The NHS Chief Executive has never been in charge of any of the professional or provider regulators – be they the GMC, the NMC, CHI, CHAI or the CQC – which might have taken action.  He has, for a large number of years, not been in charge of many NHS-owned provider organisations.  By the time Mid Staffs was uncovered, it was a foundation trust, and David Nicholson had no levers available to him personally to take action.  The Francis Inquiry’s vivid account of the exchange of letters on hospital infections between David Nicholson and Bill Moyes – the head of the foundation trust regulator – only serves to underline the fervency with which the independence of NHS foundation trusts from the NHS Chief Executive was defended.  The title ‘NHS Chief Executive’ confers the air of absolute accountability, but does not offer absolute power.

David Nicholson’s evidence to the Francis Inquiry points to his own recognition of this gap between perception and reality: he made clear that he would like to have the power to ‘renationalise’ foundation trusts.  They were not the words of a man who was shirking his responsibility as the NHS Chief Executive; indeed, he was speaking out against the direction of government policy.  They were the words of a man who fully recognised the gap between his title and his authority, and who wanted to make sure that he had power over what he was to be judged responsible for.

The Health and Social Care Act has sought to make sense of the confusion by legislating the position of NHS Chief Executive out of existence.  David Nicholson is now – as he arguably predominantly always was – the chief steward of the resources available to the NHS with which it can pay autonomous providers.  The Act makes clear that he is not accountable for Mid Staffs, or any of the other foundation trusts, as he never was.  Failing foundation trusts – and all other providers – are now the responsibility of other parts of the system. 

The parts of the media thundering about the need for David Nicholson to take responsibility are the same parts of the media which have – not without irony – for years called for an NHS which is not run from Whitehall, is not beholden to top-down targets, and which is based on competing providers outside of state control.  Holding sometimes inconsistent positions is a luxury available to the press: to those who would have to appoint a successor to the David Nicholson, it is not.  Who would take a job where they would be judged for the success of something  which is not under their control?

Likewise, the commentators who so supported taking politicians out of the day-to-day running of the NHS are now reliant on those politicians to step in to the day-to-day management of the NHS to realise their aim.  The legal reality has, however, moved on.  The only people with the legal authority to remove David Nicholson from his post – the directors of the NHS Commissioning Board – are not dependent on the goodwill of the media, and made clear last week that they had no intention of asking for his resignation.  That does not preclude politicians from making clear his position is untenable, but having them step in would surely make the position of the NHS Commissioning Board untenable too.  The current generation of government ministers would succeed only in destroying the independence of the NHS which they called for before the last General Election, and which they fought a bloody parliamentary campaign to secure.

If those politicians believe in the independence of the NHS, then they must respect the legal authority of the NHS Commissioning Board, which they established, to decide who should be their Chief Executive.  Those directors, whose job it is to ensure commissioning results in improved outcomes for patients, have said that they want David Nicholson to stay because they believe he is best able to help them deliver it.
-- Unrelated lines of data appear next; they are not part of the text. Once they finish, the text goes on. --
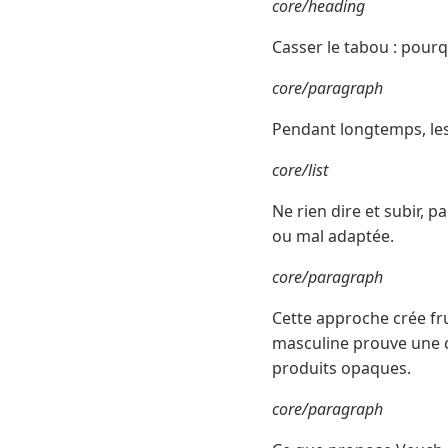
core/heading
Casser le tabou : pourq
core/paragraph
Pendant longtemps, le
core/list
Ne rien dire et subir, 
ou mal adaptée.
core/paragraph
Cette approche crée fru
masculine prouve une c
produits opaques.
core/paragraph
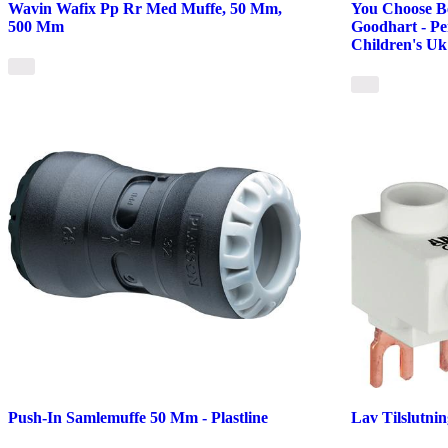
Wavin Wafix Pp Rr Med Muffe, 50 Mm,
You Choose Be
500 Mm
Goodhart - P
Children's Uk
Push-In Samlemuffe 50 Mm - Plastline
Lav Tilslutni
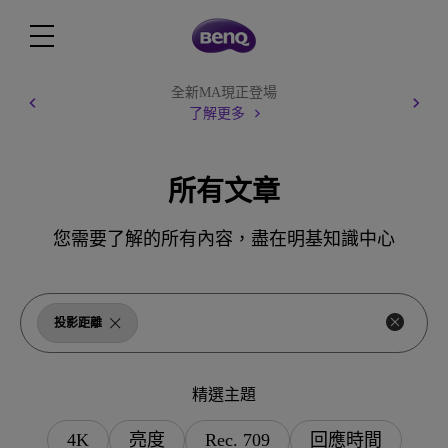
全新MA現正登場
了解更多
所有文章
您需要了解的所有內容，盡在明基知識中心
投影距離
精選主題
4K
亮度
Rec. 709
回應時間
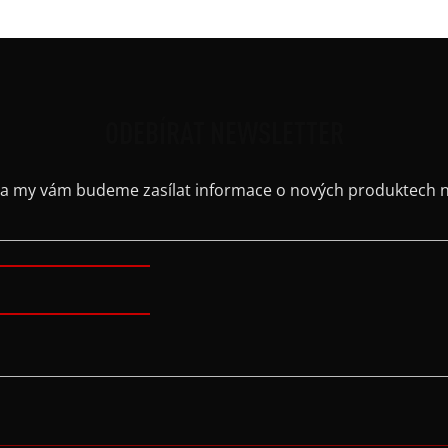
ODEBÍRAT NEWSLETTER
il a my vám budeme zasílat informace o nových produktech 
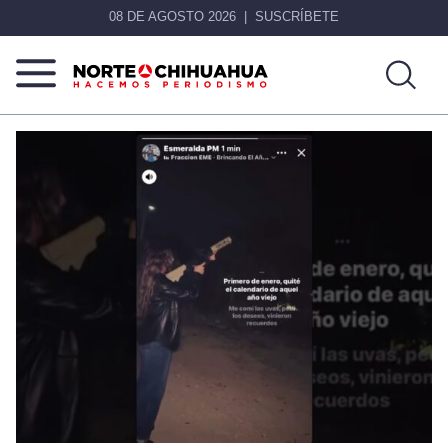
08 DE AGOSTO 2026
SUSCRÍBETE
Norte
Más
De
que
Chihuahua
noticias,
hacemos periodismo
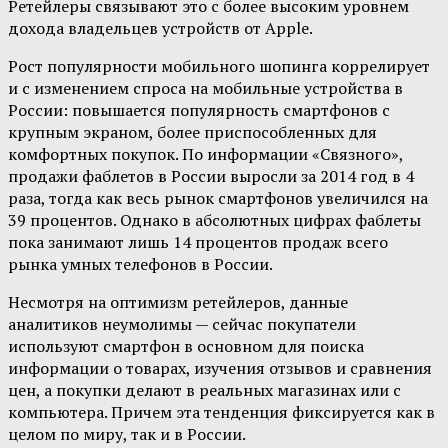
Ретейлеры связывают это с более высоким уровнем
дохода владельцев устройств от Apple.
Рост популярности мобильного шопинга коррелирует
и с изменением спроса на мобильные устройства в
России: повышается популярность смартфонов с
крупным экраном, более приспособленных для
комфортных покупок. По информации «Связного»,
продажи фаблетов в России выросли за 2014 год в 4
раза, тогда как весь рынок смартфонов увеличился на
39 процентов. Однако в абсолютных цифрах фаблеты
пока занимают лишь 14 процентов продаж всего
рынка умных телефонов в России.
Несмотря на оптимизм ретейлеров, данные
аналитиков неумолимы — сейчас покупатели
используют смартфон в основном для поиска
информации о товарах, изучения отзывов и сравнения
цен, а покупки делают в реальных магазинах или с
компьютера. Причем эта тенденция фиксируется как в
целом по миру, так и в России.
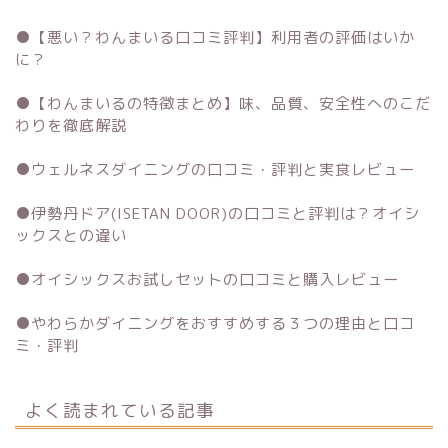
●
【悪い？わんまいる口コミ評判】利用者の評価はいか
に？
●
【わんまいるの特徴まとめ】味、品質、安全性へのこだ
わりを徹底解説
●
ウェルネスダイニングの口コミ・評判と実食レビュー
●
伊勢丹ドア(ISETAN DOOR)の口コミと評判は？オイシ
ックスとの違い
●
オイシックスお試しセットの口コミと購入レビュー
●
やわらかダイニングをおすすめする３つの理由と口コ
ミ・評判
よく読まれている記事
David Nicholson has undoubtedly made mistakes.  He will know them better than us, but it is clear that the persona he cultivated is now damaging him.  He was associated for too long with being on the wrong side of the false divide: on the side of the ‘system’, rather than on the side of patients.  He will need to learn from these mistakes if he is to be able to lead the changes Francis calls for.  But his own bosses at the NHS Commissioning Board have tasked him with doing that, and he should be given the chance to do so.